In this equation there are 2 variables y and x, and there are 2 constants m and b. A variable is something we can observe and count, but when we measure it we discover it has many values - the measure varies. A constant, well, doesn't vary. It's a constant value that is either known or derived from the relationship of the observed variables. 

To illustrate: In this assignment we are trying to predict the future value of some economic measure, such as GNP. We can measure past values of GNP. And, we will associate GNP with a year to see how over time GNP changes. The  y variable is the unknown value, what we are trying to predict. In our example we will try to predict GNP for some future year, so GNP = y.  In statistics the  y is the outcome or dependent variable (the value of  y depends on other values).

The x represents something else we can measure that seems like its associated with y.  In statistics the x is the independent variable. Often it is something that is is easier to measure than y, so we use x to find y.  I may not know what the GNP in the year 2020 will be, but I do know that the year will be 2020. If, GNP and years (time) are associated, then I ought to be able to predict GNP by letting GNP= y and year = x. Now, we have the function y(GNP) = x(year)

Of course, I know that GNP is not actually equal to a year. We will however assume that GNP and years move in a straight line, that is, each year GNP goes up at a constant rate. This rate is the slope, m in the line equation. Since I know past years' GNP, I can calculate what this constant slope has been, and assume it will continue in the future. And, since I need to associate a precise GNP with a definite year, I need to know where the line crosses the y-axis. The b constant informs us of the y-intercept.( If we did not use the b in the equation, the math would simply assume that the line crossed at (0,0) and has the effect of getting rid of the $billions used in measuring GNP and instead of years, we'd have 0,1,2,3, etc. This plays havoc on predicting GNP for a specific year, so the b is needed. (To see how this works go to Lesley Robinson's website at the Department of Mathematics, University College of the Cariboo.) All of this, then, gets us to the the line equation to predict GNP:  y = mx + b

Here are the data for our example (I found them at the Bureau of Economic Analysis website):

Year = x's 1929 1930 1931 1932 1933 1934 1935
GNP($Bil.) = y's  104.5 92.0  77.1 59.2 56.7 66.3 73.7

Our assignment is to fit this data to a straight line equation: y = mx + b, in which we are trying to predict y (GNP) for the 7th period (1935) for data that has a slope, m, and a constant or y-intercept of b. We will use 6 periods of date, from 1929 to 1934, to predict the 7th period (1935). In statistics this looks like this:

1929 104.5
1930 92.0
1931 77.1
y1935 = 1932  · m  + 59.2  · b
1933 56.7
1934 66.3
(x's)

(y's)

We begin by entering the data for these 6 periods of time in an Excel spreadsheet - if needed open Excel in another window while viewing this web page's instructions. Have your own data ready.

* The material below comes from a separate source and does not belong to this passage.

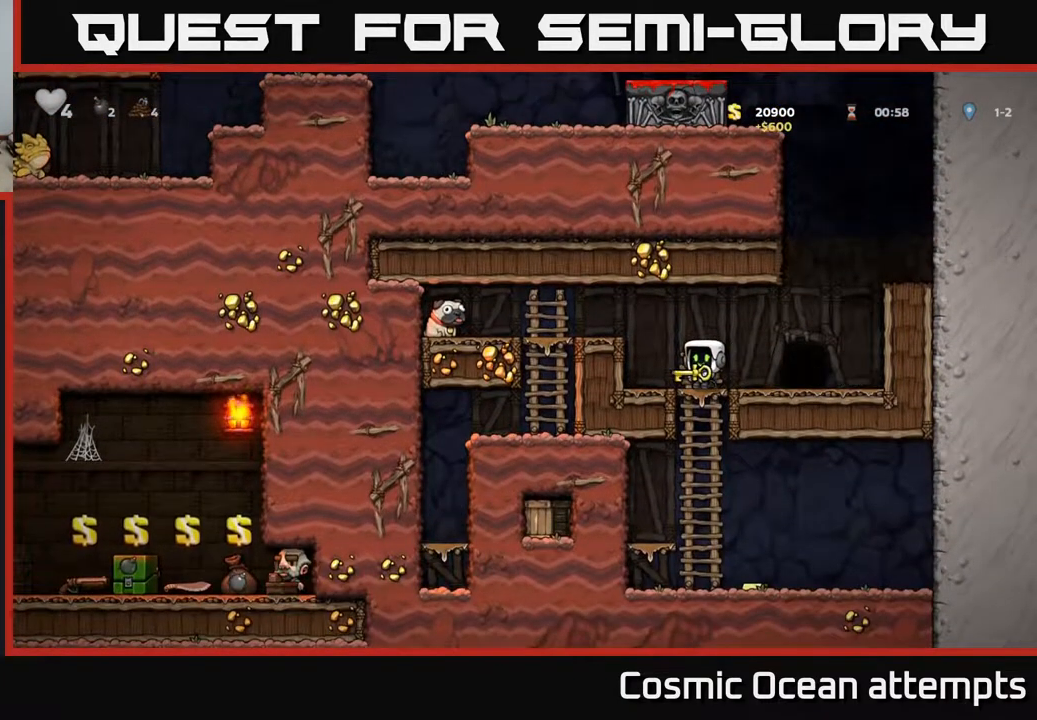
{"buttons": [], "left_stick": "center", "right_stick": "center", "events": [[150, "DPAD_RIGHT", "up"]]}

My demonstration of the assignment uses Excel 2000, but you should be able to apply similar principles to most spreadsheet applications. Two methods will be demonstrated. The first method uses Excel to compute each unknown variable. The second method uses the full capability of Excel 2000 to produce more statistics with less work. I recommend that you read the first method to see how the regression statistic works, but use the second method for your paper.

First Method: Solving for Each Unknown 

STEP 1. Type in your data as follows: We will compute an econometric measure (GNP, price of gold, T-Bill rate) for year 7. In my example year 7 = 1935, so we are trying to predict yGNP(1935),  based on y's (past period econometric measures) for x's, time periods (years, months, or other equal period time). Let's put the y's under column A and the x's under column B. (I use phony data.)

  A B C
1 104.5 1929  |
2 92.0 1930  
3 77.1 1931  
4 59.2 1932  
5 56.7 1933  
6 66.3 1934  

STEP 2. Position your cursor in a blank cell. (Maybe C1). This is where Excel will print your statistics.

STEP 3. STATISTICAL MENU: From the top of Excel's menu select the function wizard represented by fx. A past function menu pops down. Click on "Statistical" on the left menu and on the right menu select "SLOPE". We'll first calculate m, the slope.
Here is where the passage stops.